Nevertheless, on the basis of the current findings, “the evidence [for the use of nitrous oxide in depression] has become stronger,” he stated.
Commenting on the study for Medscape Medical News, Roger McIntyre, MD, professor of psychiatry and pharmacology, University of Toronto, in Toronto, Canada, and head of the Mood Disorders Psychopharmacology Unit, noted that the research into nitrous oxide is “part of an interest in rapid-acting antidepressants.”
McIntyre, who is also the chairman and executive director of the Brain and Cognition Discovery Foundation, Toronto, and was not involved with the study, found it “interesting” that “almost 20% of the sample had previously had suboptimal outcomes to ketamine and/or neurostimulation, meaning these patients had serious refractory illness, but the benefit [of nitrous oxide] was sustained at 2 weeks.”
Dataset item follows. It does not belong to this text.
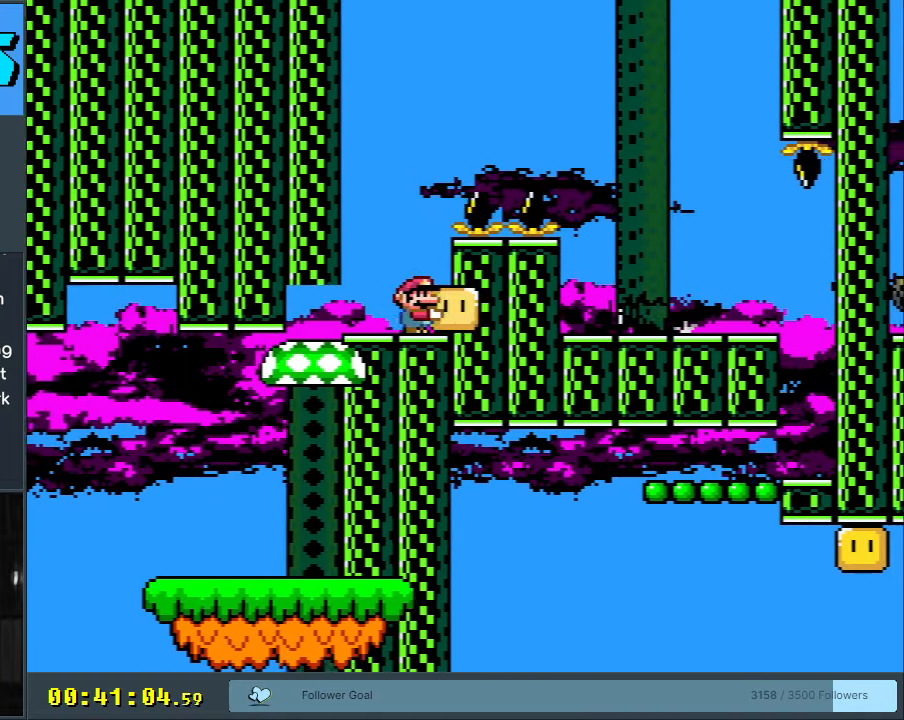
{"buttons": ["B", "Y", "DPAD_RIGHT"], "events": [[200, "DPAD_LEFT", "down"], [383, "B", "down"], [383, "DPAD_LEFT", "up"], [417, "DPAD_RIGHT", "down"]]}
Studies of the use of nitrous oxide for patients with bipolar depression “would be warranted, since it appears generally safe and well tolerated,” said McIntyre, who is the director of the Depression and Bipolar Support Alliance (DBSA).
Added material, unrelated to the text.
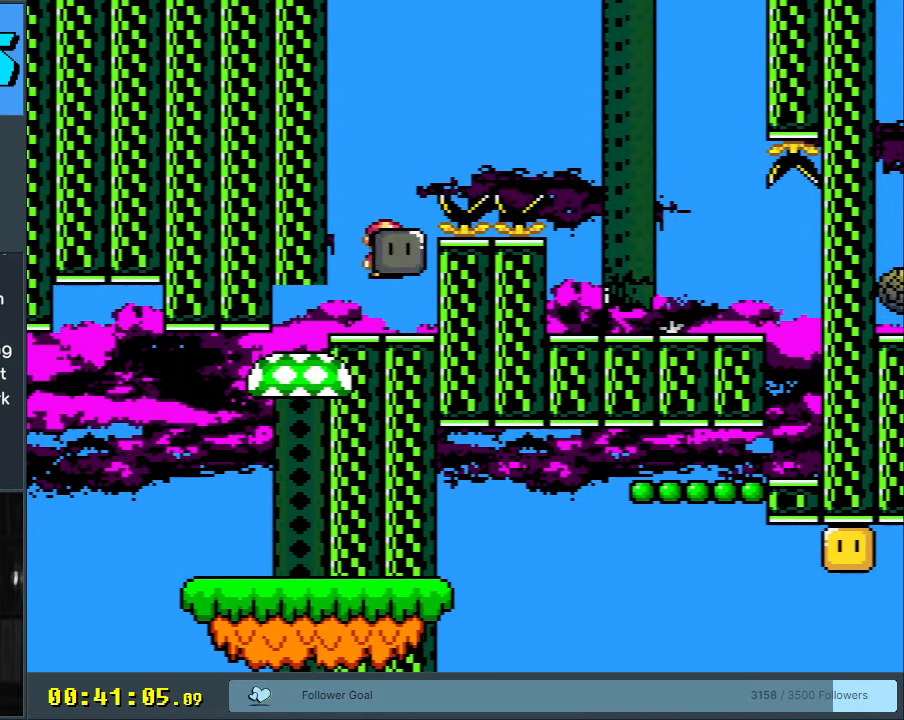
{"buttons": ["B", "Y"], "events": [[467, "DPAD_RIGHT", "up"]]}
The study was sponsored by an award to Nagele from the NARSAD Independent Investigator Award from the Brain and Behavior Research Foundation and an award to Nagele and other coauthors from the Taylor Family Institute for Innovative Psychiatric Research at Washington University School of Medicine. Nagele receives funding from the NIMH, the American Foundation for Prevention of Suicide, and the Brain Behavior Foundation; has received research funding and honoraria from Roche Diagnostics and Abbott Diagnostics; and has previously filed for intellectual property protection related to the use of nitrous oxide in major depression. The other authors’ disclosures are listed on the original article. McIntyre has received research grant support from CIHR/GACD/Chinese National Natural Research Foundation; speaker/consultation fees from Lundbeck, Janssen, Purdue, Pfizer, Otsuka, Allergan, Takeda, Neurocrine, Sunovion, Eisai, Minerva, Intra-Cellular, and Abbvie. McIntyre is also CEO of AltMed.